#### Exercise materials ####

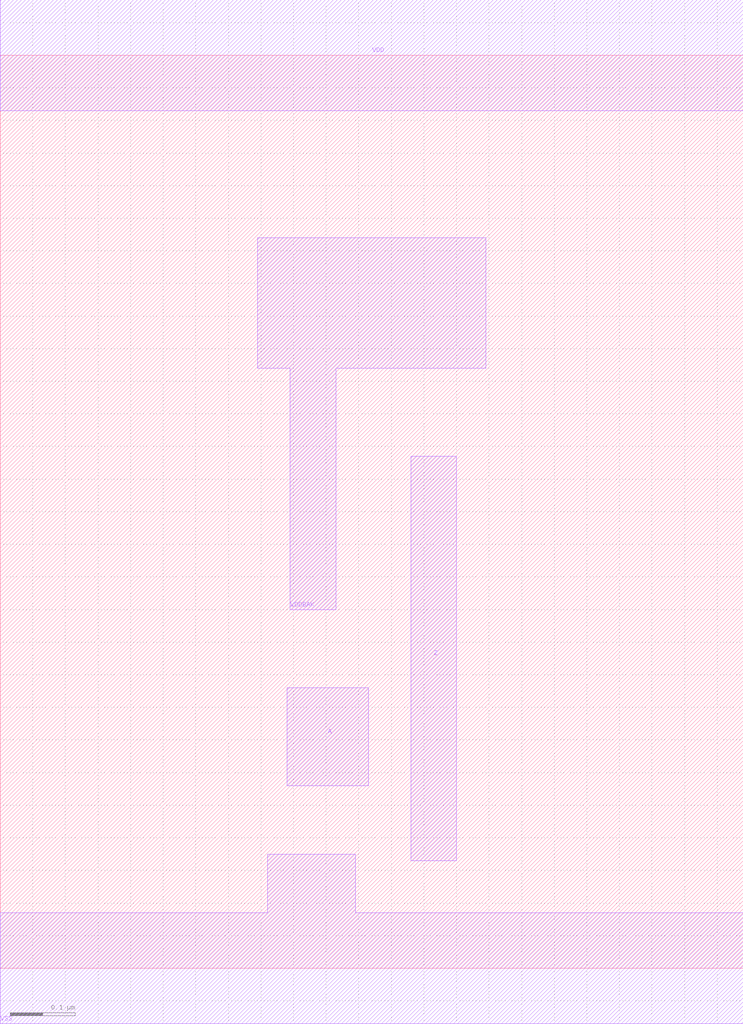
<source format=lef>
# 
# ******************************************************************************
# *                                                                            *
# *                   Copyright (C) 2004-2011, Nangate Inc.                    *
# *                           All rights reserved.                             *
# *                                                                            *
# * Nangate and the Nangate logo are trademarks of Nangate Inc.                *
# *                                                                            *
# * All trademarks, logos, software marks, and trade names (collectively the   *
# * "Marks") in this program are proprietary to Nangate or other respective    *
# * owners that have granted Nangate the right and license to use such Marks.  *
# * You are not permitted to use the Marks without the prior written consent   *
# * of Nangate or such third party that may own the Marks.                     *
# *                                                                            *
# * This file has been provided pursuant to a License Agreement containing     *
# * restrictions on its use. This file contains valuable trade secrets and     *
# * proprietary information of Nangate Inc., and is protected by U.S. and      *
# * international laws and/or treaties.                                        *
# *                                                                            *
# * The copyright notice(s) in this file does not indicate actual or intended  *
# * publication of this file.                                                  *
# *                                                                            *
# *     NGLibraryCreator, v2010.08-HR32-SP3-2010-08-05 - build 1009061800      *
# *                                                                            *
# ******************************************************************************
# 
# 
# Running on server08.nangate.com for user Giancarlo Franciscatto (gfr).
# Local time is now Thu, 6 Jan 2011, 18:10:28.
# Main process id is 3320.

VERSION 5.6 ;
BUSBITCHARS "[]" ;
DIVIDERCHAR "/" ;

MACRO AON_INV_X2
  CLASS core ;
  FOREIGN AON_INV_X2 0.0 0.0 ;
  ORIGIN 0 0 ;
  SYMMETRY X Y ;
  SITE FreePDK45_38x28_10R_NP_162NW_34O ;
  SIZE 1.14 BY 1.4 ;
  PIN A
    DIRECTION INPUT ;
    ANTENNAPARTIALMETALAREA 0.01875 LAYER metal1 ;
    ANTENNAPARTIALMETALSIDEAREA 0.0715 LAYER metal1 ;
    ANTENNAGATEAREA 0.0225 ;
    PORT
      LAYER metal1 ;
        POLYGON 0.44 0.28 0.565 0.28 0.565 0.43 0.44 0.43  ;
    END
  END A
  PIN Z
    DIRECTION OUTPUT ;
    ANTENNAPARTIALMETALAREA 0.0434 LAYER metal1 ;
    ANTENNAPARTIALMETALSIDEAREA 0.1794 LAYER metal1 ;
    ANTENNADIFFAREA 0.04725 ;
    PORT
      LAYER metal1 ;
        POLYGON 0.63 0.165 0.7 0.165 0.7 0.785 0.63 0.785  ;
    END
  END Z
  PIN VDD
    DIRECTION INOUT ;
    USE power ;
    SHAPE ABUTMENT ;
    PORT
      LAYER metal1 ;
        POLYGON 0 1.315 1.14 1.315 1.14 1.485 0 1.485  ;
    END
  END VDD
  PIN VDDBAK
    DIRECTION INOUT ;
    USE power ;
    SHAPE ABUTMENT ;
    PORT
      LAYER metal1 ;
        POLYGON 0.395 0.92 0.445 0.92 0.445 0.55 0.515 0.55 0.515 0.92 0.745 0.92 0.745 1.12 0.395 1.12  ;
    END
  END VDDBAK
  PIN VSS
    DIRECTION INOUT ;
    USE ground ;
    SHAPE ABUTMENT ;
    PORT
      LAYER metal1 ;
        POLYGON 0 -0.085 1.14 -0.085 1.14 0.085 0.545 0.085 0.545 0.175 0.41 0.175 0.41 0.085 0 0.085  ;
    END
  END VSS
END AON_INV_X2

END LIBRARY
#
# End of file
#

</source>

####

Exercise brief - Select all lines in the listing that include the word "ANTENNAPARTIALMETALAREA".

Output for this exercise -
    ANTENNAPARTIALMETALAREA 0.01875 LAYER metal1 ;
    ANTENNAPARTIALMETALAREA 0.0434 LAYER metal1 ;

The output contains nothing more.